Closed uladzimir-shelhunou closed 8 years ago
This is a known issue because Apache Commons' pool implementation is not serializable.
Here's my comment from the link above:
This serialization issue is similar to the issue described at https://github.com/dbpedia/distributed-extraction-framework/issues/9. It looks as if one would need to use a different object pool implementation than the one from Apache Commons Pool, as the latter may be hard to serialize (see sparkContext broadcast JedisPool not work).
Furthermore I noticed that the serialization issue is also triggered locally (e.g. when running ./sbt test
in kafka-storm-starter) when using Spark 1.2+.
To fix this issue you need to implement your own, serializable pool.
I understand why it happens, but I did't know that is known issue.
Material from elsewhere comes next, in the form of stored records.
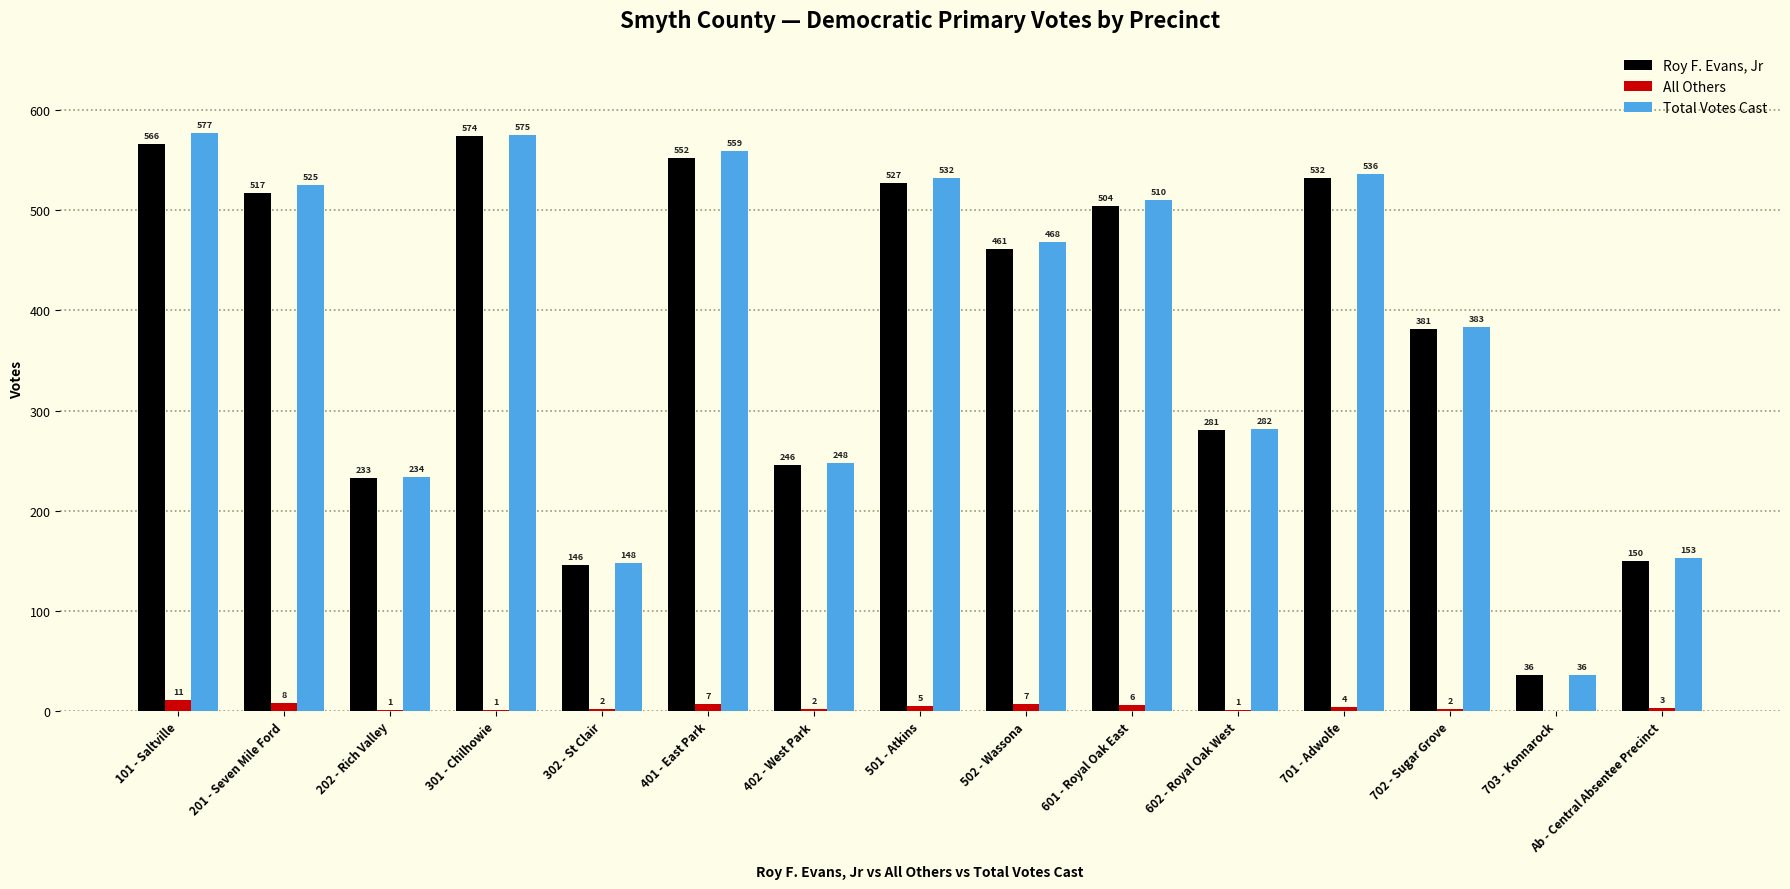

What is the total value across all series at 701 - Adwolfe?

1072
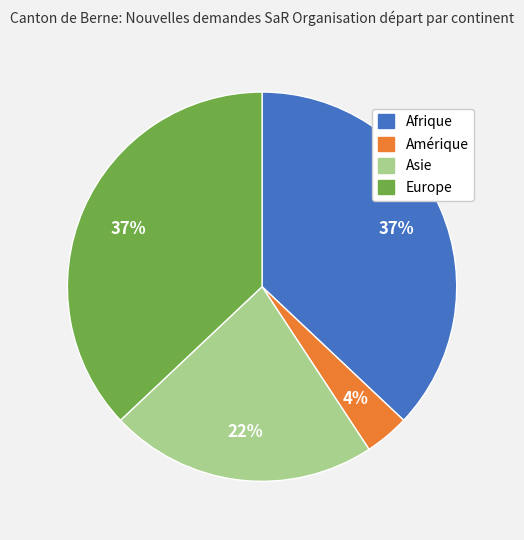

Is it true that Europe is 37% of the pie?

True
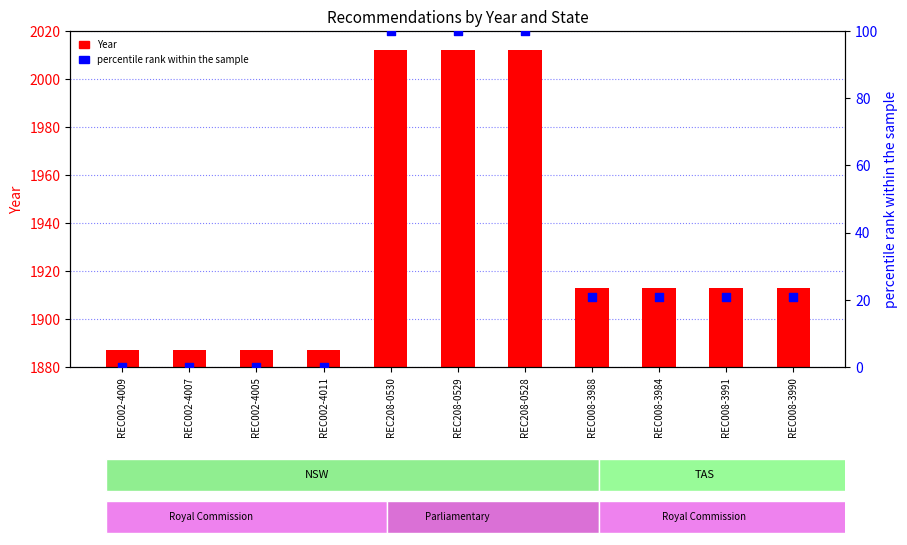

At how many categories does at least one series exceed 1589?

11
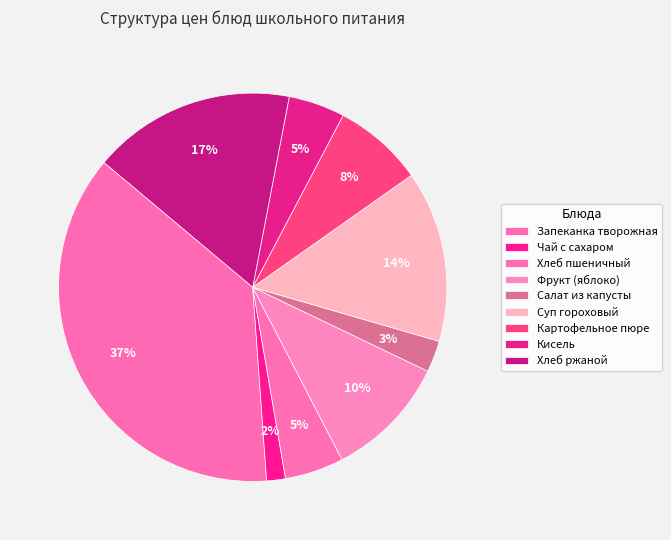

Does Кисель represent more than half of the total?

No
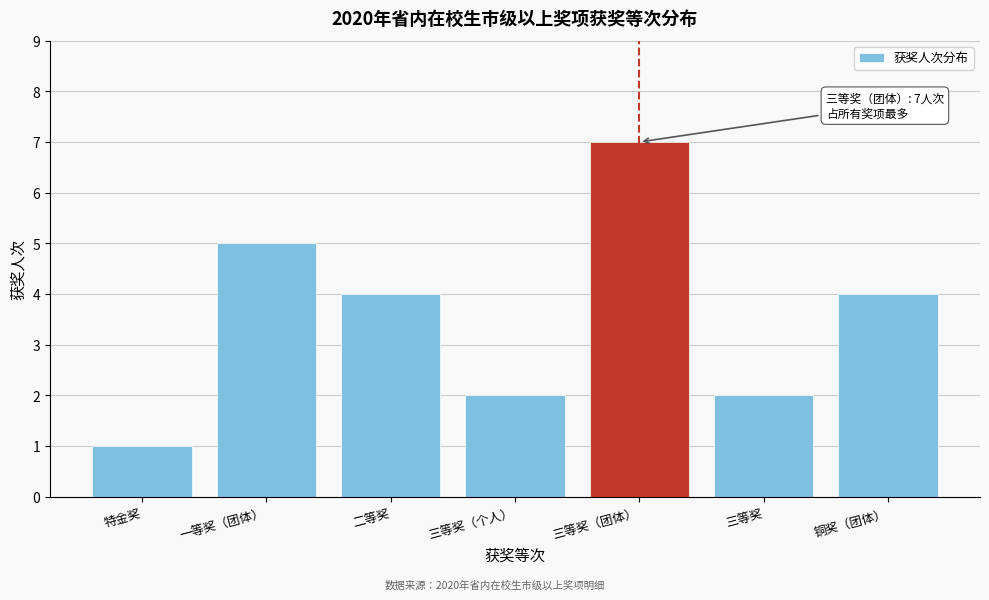

Reading left to right, transcribe all the data shown in this chart.

特金奖=1	一等奖（团体）=5	二等奖=4	三等奖（个人）=2	三等奖（团体）=7	三等奖=2	铜奖（团体）=4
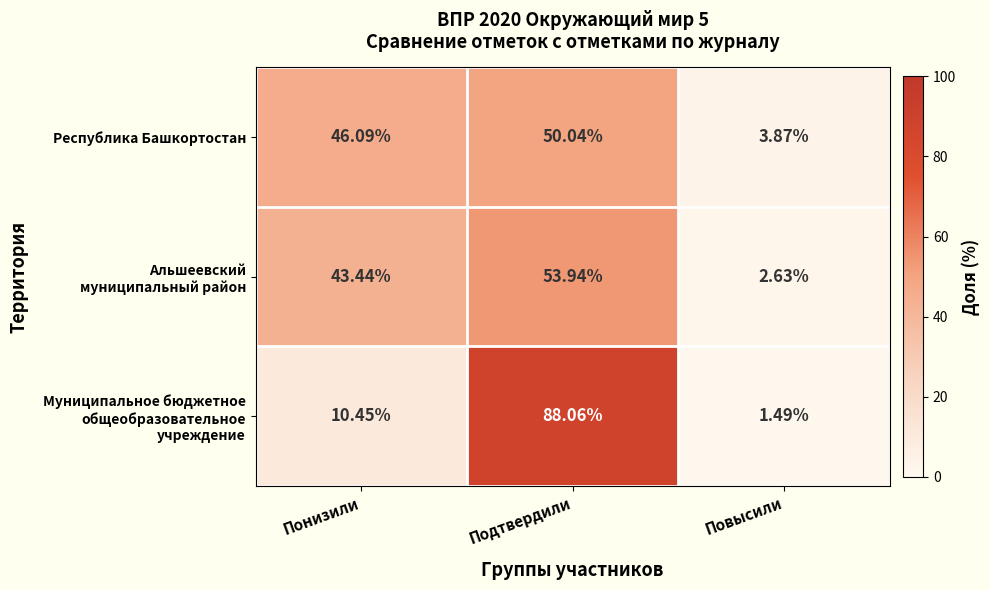

Which category has the highest value across all series?

Подтвердили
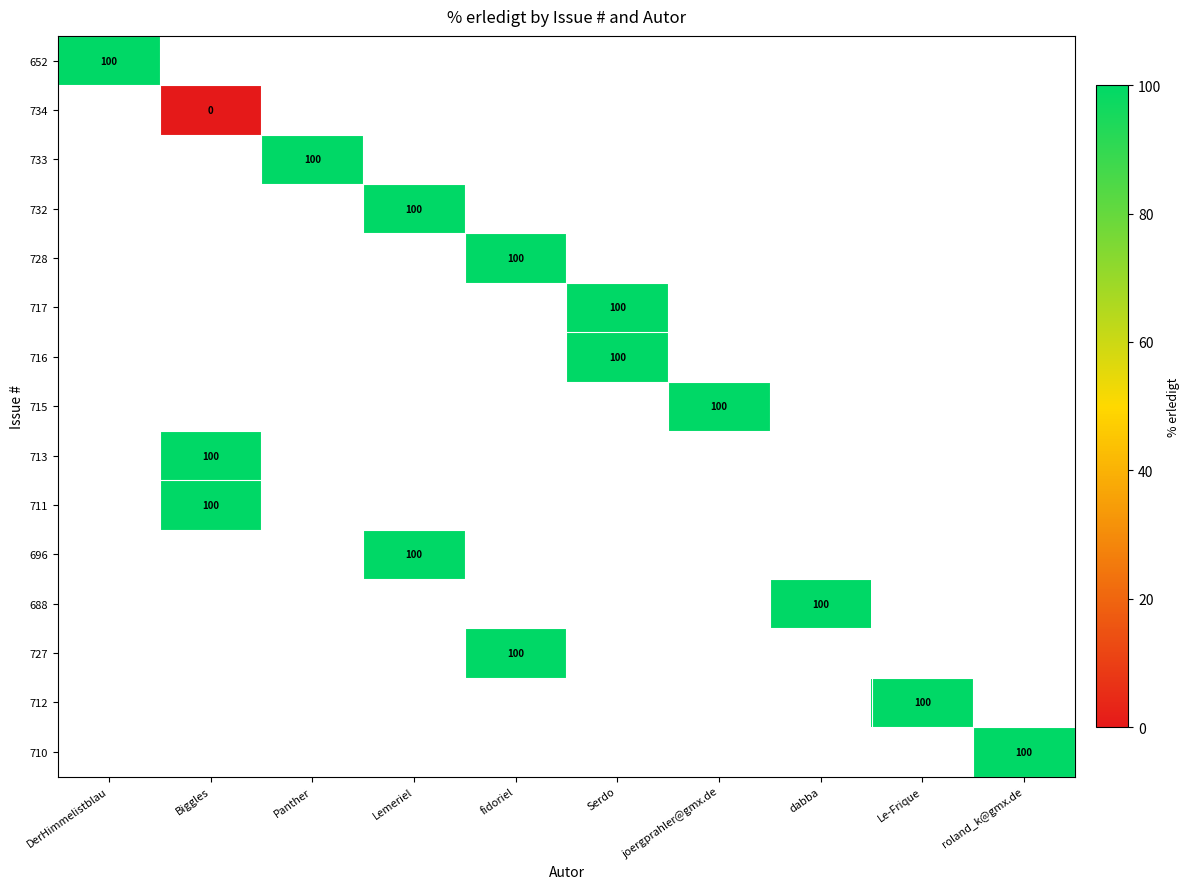

The 712 series shows 100 at Le-Frique. True or false?

True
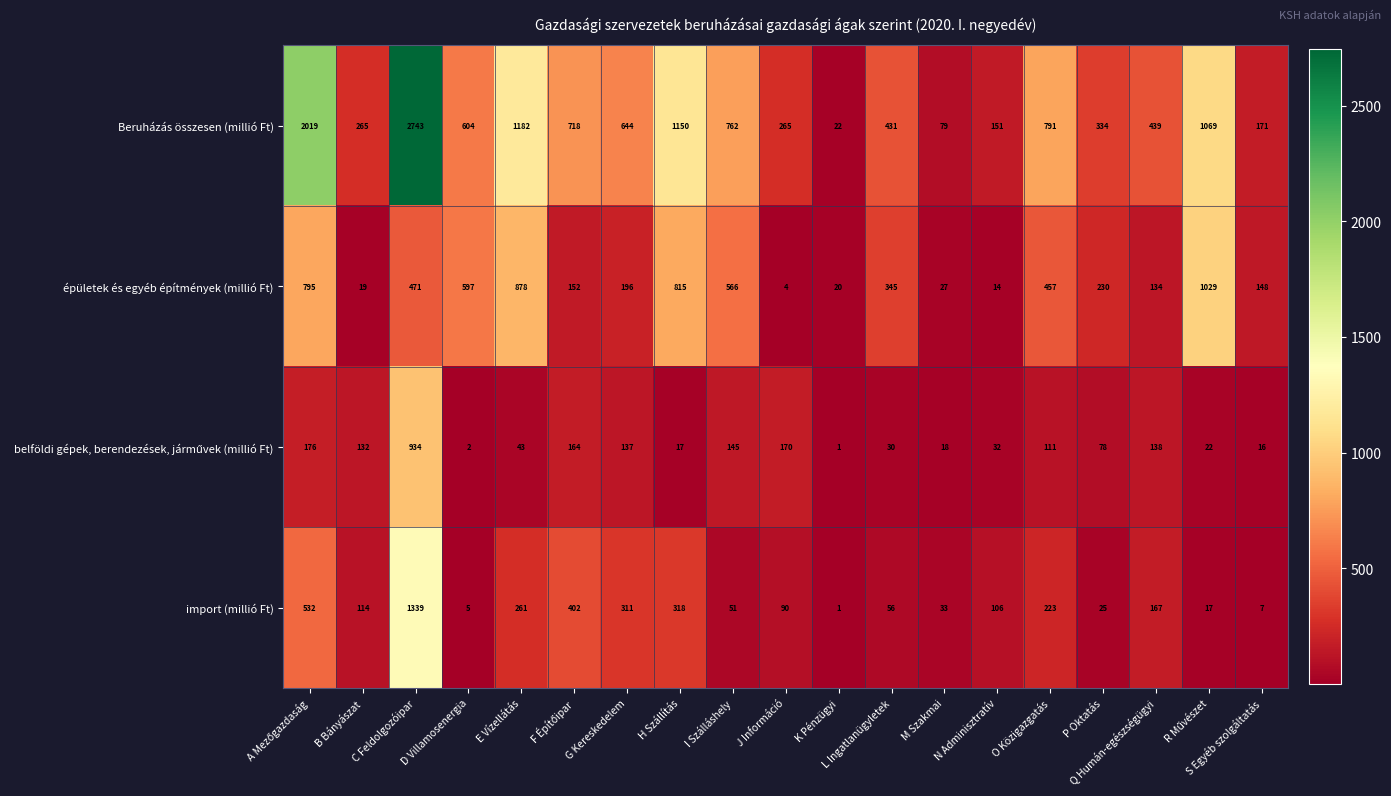

What is the sum of all import (millió Ft) values?

4058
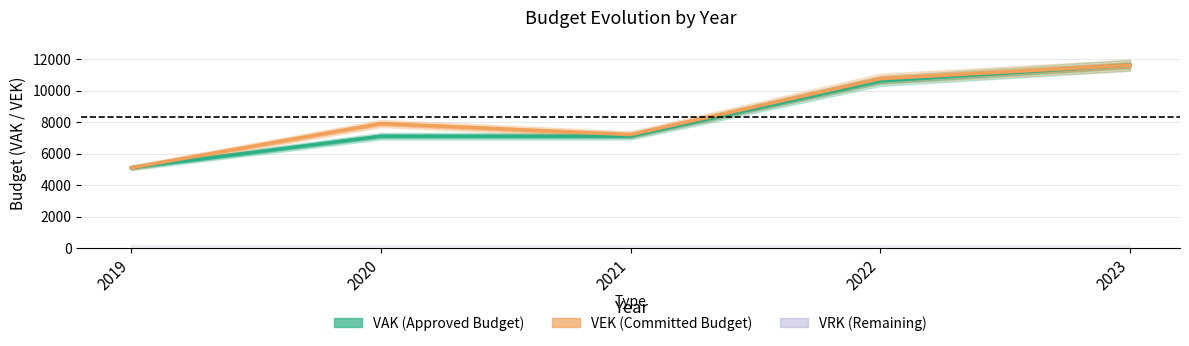

Between 2023 and 2021, which is larger?

2023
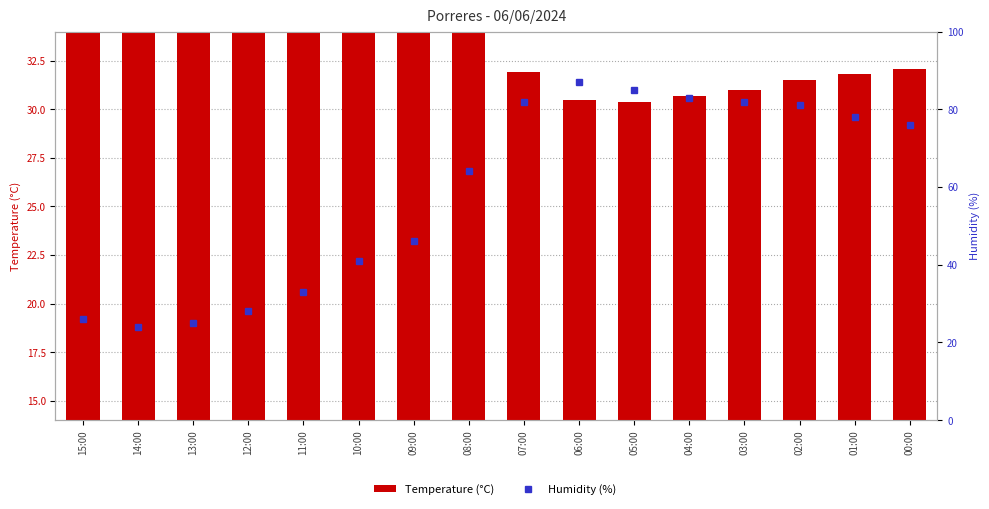

Which category has the highest value in the Temperature (°C) series?

15:00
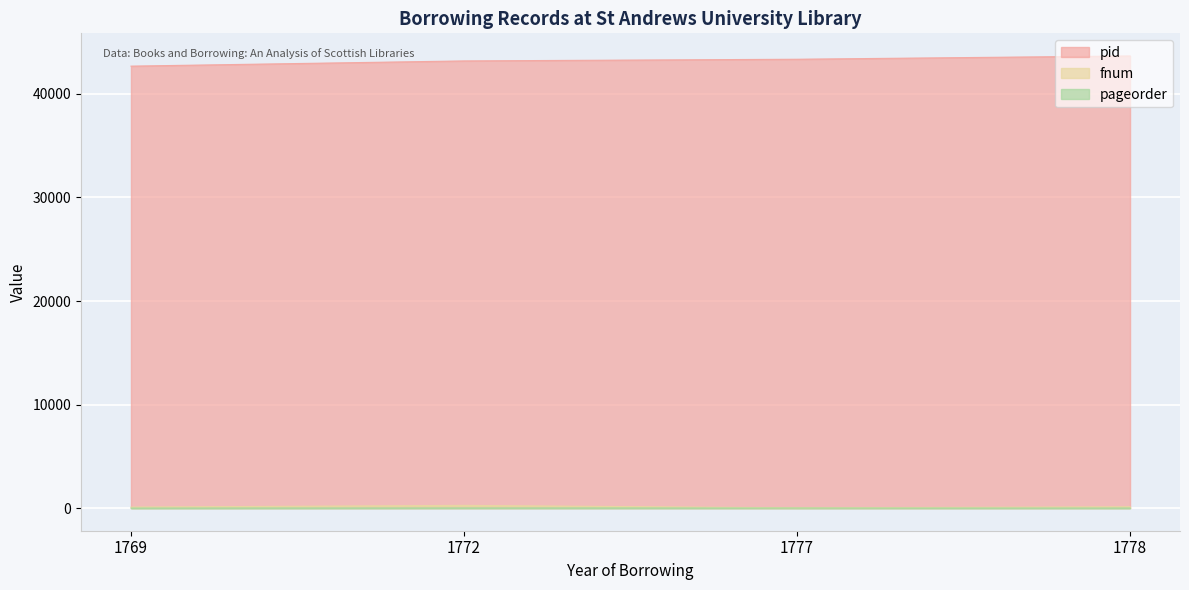

Reading right to left, extract all data points from this chart.

pid: 1778=43667	1777=43349	1772=43187	1769=42683
fnum: 1778=128	1777=24	1772=265	1769=97
pageorder: 1778=6	1777=11	1772=13	1769=3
I want to implement own pool, but I have some concerns about partitions and offsets.
I did something like the following for Java:
import static lombok.AccessLevel.PRIVATE;
import java.io.Serializable;
import java.util.NoSuchElementException;
import lombok.Getter;
import lombok.NonNull;
import lombok.RequiredArgsConstructor;
import lombok.experimental.Accessors;
import org.apache.commons.pool2.ObjectPool;
@RequiredArgsConstructor
public abstract class LazySerializableObjectPool<T> implements ObjectPool<T>, Serializable {
@NonNull
@Getter(lazy = true, value = PRIVATE)
@Accessors(fluent = true)
private final transient ObjectPool<T> delegate = createDelegate();
protected abstract ObjectPool<T> createDelegate();
@Override
public T borrowObject() throws Exception, NoSuchElementException, IllegalStateException {
return delegate().borrowObject();
}
@Override
public void returnObject(T obj) throws Exception {
delegate().returnObject(obj);
}
@Override
public void invalidateObject(T obj) throws Exception {
delegate().invalidateObject(obj);
}
@Override
public void addObject() throws Exception, IllegalStateException, UnsupportedOperationException {
delegate().addObject();
}
@Override
public int getNumIdle() {
return delegate().getNumIdle();
}
@Override
public int getNumActive() {
return delegate().getNumActive();
}
@Override
public void clear() throws Exception, UnsupportedOperationException {
delegate().clear();
}
@Override
public void close() {
delegate().close();
}
}
@RequiredArgsConstructor
public class KafkaProducerObjectPool extends LazySerializableObjectPool<...> {
/**
* Configuration.
*/
@NonNull
private final Map<String, String> producerProperties;
@Override
protected ObjectPool<KafkaProducer> createDelegate() {
val pooledObjectFactory = ...
val maxNumProducers = 10;
val poolConfig = new GenericObjectPoolConfig();
poolConfig.setMaxTotal(maxNumProducers);
poolConfig.setMaxIdle(maxNumProducers);
return new GenericObjectPool<KafkaProducer>(pooledObjectFactory, poolConfig);
}
}
See https://projectlombok.org/features/GetterLazy.html for details.
@btiernay thanks for sharing your solution, it really helped me out.
Hello
I tried made the same pool of the producers in my spark application, but I got this error when spark trying to broadcast pool.
Could you please comment this issue?